The best example of this is mail. The amount of CPU time require to send a message is very limited, but when thousands of pieces of mail are moving around the system (especially if the mail daemon forks processes to handle each one) the run queue gets very long. It is common to see well functioning, responsive mail servers with load averages of 25, 50 to over 100.
For a web server I would use page response time as the primary metric, do not worry about load average. Under modern schedulers load average less than twice the number of cores will usually have no negative effects. You may want to experiment with number of cores per VM versus total number of VMs. Some applications will benefit from many cores on a few machines, others are better at a small number of cores and many instances.
Solution 2:
If we use following shell commands to monitor the real load average, we might have different views on this phenomenon. procs_running could be much higher than we expected.

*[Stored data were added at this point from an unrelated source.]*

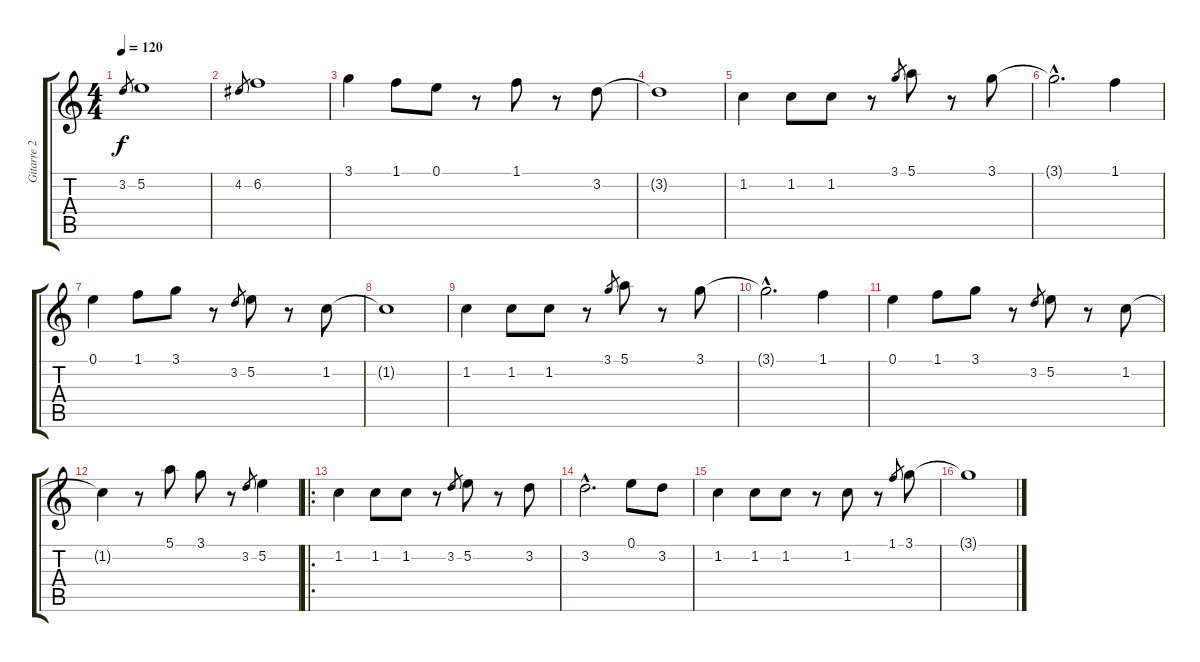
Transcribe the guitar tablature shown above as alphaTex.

\track ("Gitarre 2" "Gitarre 2") {instrument acousticguitarnylon}
\staff {score tabs}
\tuning (E4 B3 G3 D3 A2 E2) {hide}
\ts (4 4)
\tempo 120
\clef g2
\ks c
3.2.8{gr dy f} 5.2.1 |
4.2.8{gr} 6.2.1 |
3.1.4 1.1.8 0.1.8 r.8 1.1.8 r.8 3.2.8 |
3.2{t}.1 |
1.2.4 1.2.8 1.2.8 r.8 3.1.8{gr} 5.1.8 r.8 3.1.8 |
3.1{hac t}.2{d} 1.1.4 |
0.1.4 1.1.8 3.1.8 r.8 3.2.8{gr} 5.2.8 r.8 1.2.8 |
1.2{t}.1 |
1.2.4 1.2.8 1.2.8 r.8 3.1.8{gr} 5.1.8 r.8 3.1.8 |
3.1{hac t}.2{d} 1.1.4 |
0.1.4 1.1.8 3.1.8 r.8 3.2.8{gr} 5.2.8 r.8 1.2.8 |
1.2{t}.4 r.8 5.1.8 3.1.8 r.8 3.2.8{gr} 5.2.4 |
\ro
1.2.4 1.2.8 1.2.8 r.8 3.2.8{gr} 5.2.8 r.8 3.2.8 |
3.2{hac}.2{d} 0.1.8 3.2.8 |
1.2.4 1.2.8 1.2.8 r.8 1.2.8 r.8 1.1.8{gr} 3.1.8 |
3.1{t}.1
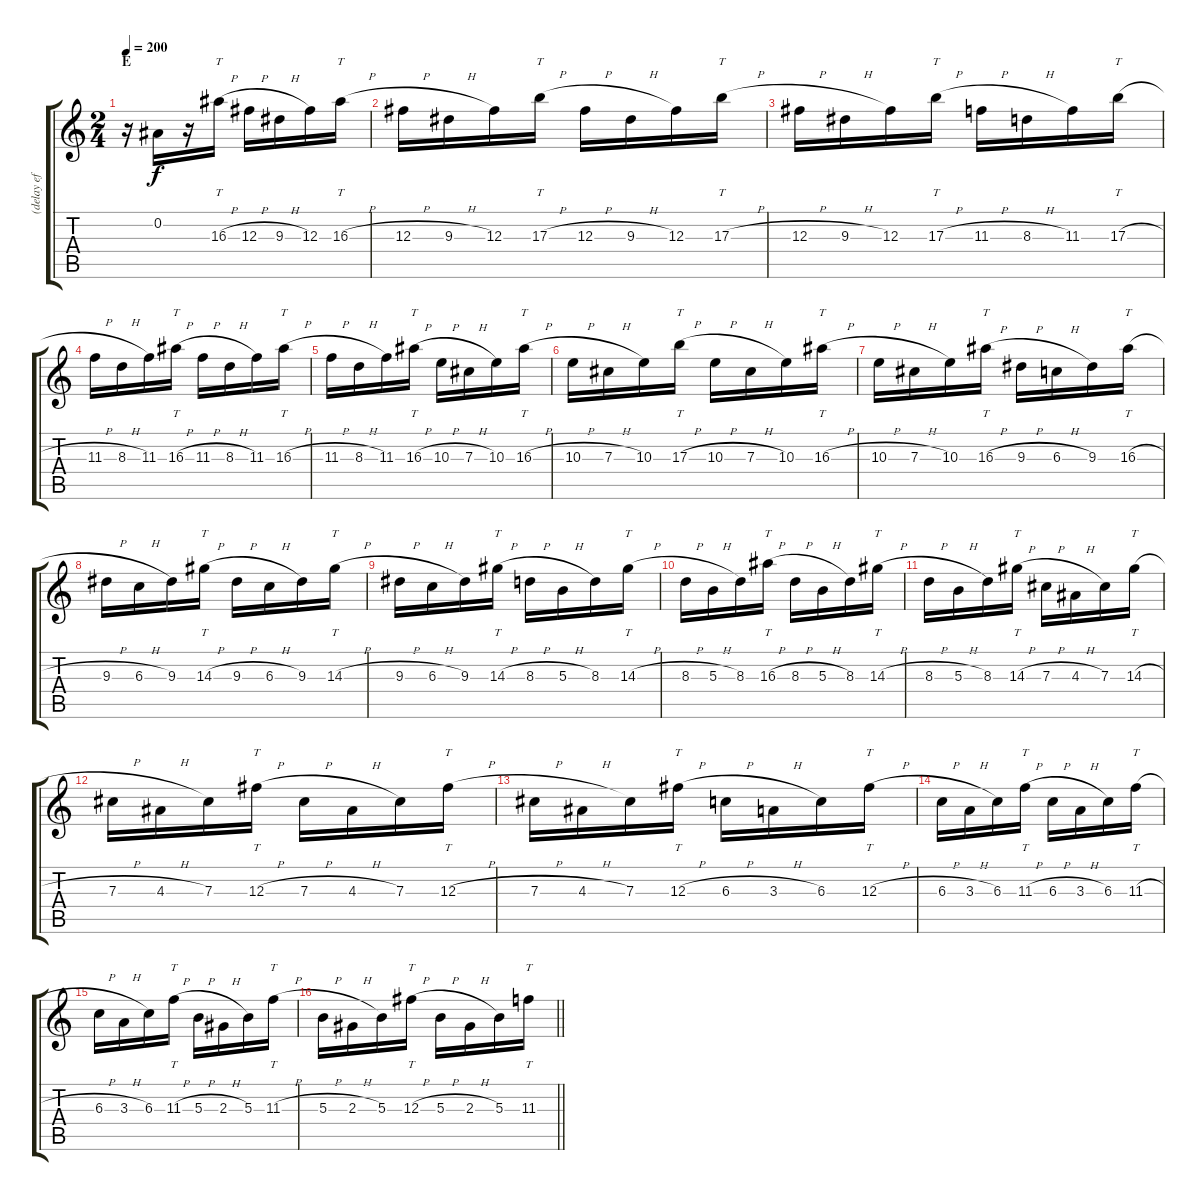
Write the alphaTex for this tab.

\track (" (delay effect)" " (delay ef") {instrument overdrivenguitar}
\staff {score tabs}
\tuning (Eb4 Bb3 Gb3 Db3 Ab2 Eb2) {hide}
\ts (2 4)
\section ("" "E")
\tempo 200
\clef g2
\ks c
r.16{dy f} 0.2.16 r.16 16.3{h}.16{tt} 12.3{h}.16 9.3{h}.16 12.3.16 16.3{h}.16{tt} |
12.3{h}.16 9.3{h}.16 12.3.16 17.3{h}.16{tt} 12.3{h}.16 9.3{h}.16 12.3.16 17.3{h}.16{tt} |
12.3{h}.16 9.3{h}.16 12.3.16 17.3{h}.16{tt} 11.3{h}.16 8.3{h}.16 11.3.16 17.3{h}.16{tt} |
11.3{h}.16 8.3{h}.16 11.3.16 16.3{h}.16{tt} 11.3{h}.16 8.3{h}.16 11.3.16 16.3{h}.16{tt} |
11.3{h}.16 8.3{h}.16 11.3.16 16.3{h}.16{tt} 10.3{h}.16 7.3{h}.16 10.3.16 16.3{h}.16{tt} |
10.3{h}.16 7.3{h}.16 10.3.16 17.3{h}.16{tt} 10.3{h}.16 7.3{h}.16 10.3.16 16.3{h}.16{tt} |
10.3{h}.16 7.3{h}.16 10.3.16 16.3{h}.16{tt} 9.3{h}.16 6.3{h}.16 9.3.16 16.3{h}.16{tt} |
9.3{h}.16 6.3{h}.16 9.3.16 14.3{h}.16{tt} 9.3{h}.16 6.3{h}.16 9.3.16 14.3{h}.16{tt} |
9.3{h}.16 6.3{h}.16 9.3.16 14.3{h}.16{tt} 8.3{h}.16 5.3{h}.16 8.3.16 14.3{h}.16{tt} |
8.3{h}.16 5.3{h}.16 8.3.16 16.3{h}.16{tt} 8.3{h}.16 5.3{h}.16 8.3.16 14.3{h}.16{tt} |
8.3{h}.16 5.3{h}.16 8.3.16 14.3{h}.16{tt} 7.3{h}.16 4.3{h}.16 7.3.16 14.3{h}.16{tt} |
7.3{h}.16 4.3{h}.16 7.3.16 12.3{h}.16{tt} 7.3{h}.16 4.3{h}.16 7.3.16 12.3{h}.16{tt} |
7.3{h}.16 4.3{h}.16 7.3.16 12.3{h}.16{tt} 6.3{h}.16 3.3{h}.16 6.3.16 12.3{h}.16{tt} |
6.3{h}.16 3.3{h}.16 6.3.16 11.3{h}.16{tt} 6.3{h}.16 3.3{h}.16 6.3.16 11.3{h}.16{tt} |
6.3{h}.16 3.3{h}.16 6.3.16 11.3{h}.16{tt} 5.3{h}.16 2.3{h}.16 5.3.16 11.3{h}.16{tt} |
\barLineRight lightlight
5.3{h}.16 2.3{h}.16 5.3.16 12.3{h}.16{tt} 5.3{h}.16 2.3{h}.16 5.3.16 11.3{h}.16{tt}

while true; do cat /proc/loadavg ; cat /proc/stat| grep procs; done
Solution 3:
I've been dealing with a scenario very similar to yours. In my case, the load average dropped after changing the IO scheduler of the problematic VM's block device to the NOOP scheduler. This scheduler is just a FIFO queue, which works well when the hypervisor will apply its own IO scheduling algorithms anyway. No need to reorder twice.
With that said, I'm still dealing with sluggish keyboard events on the problematic VM, so I think I've only removed the high load average without resolving the actual problem. I'll definitely update this answer if I find the root cause.
List available schedulers (and [scheduler] in use):
cat /sys/block/sdX/queue/scheduler
noop anticipatory deadline [cfq]
Change it with:
echo noop > /sys/block/sdX/queue/scheduler
To make it persistent, you need to add elevator=noop
to your VM's kernel boot parameters.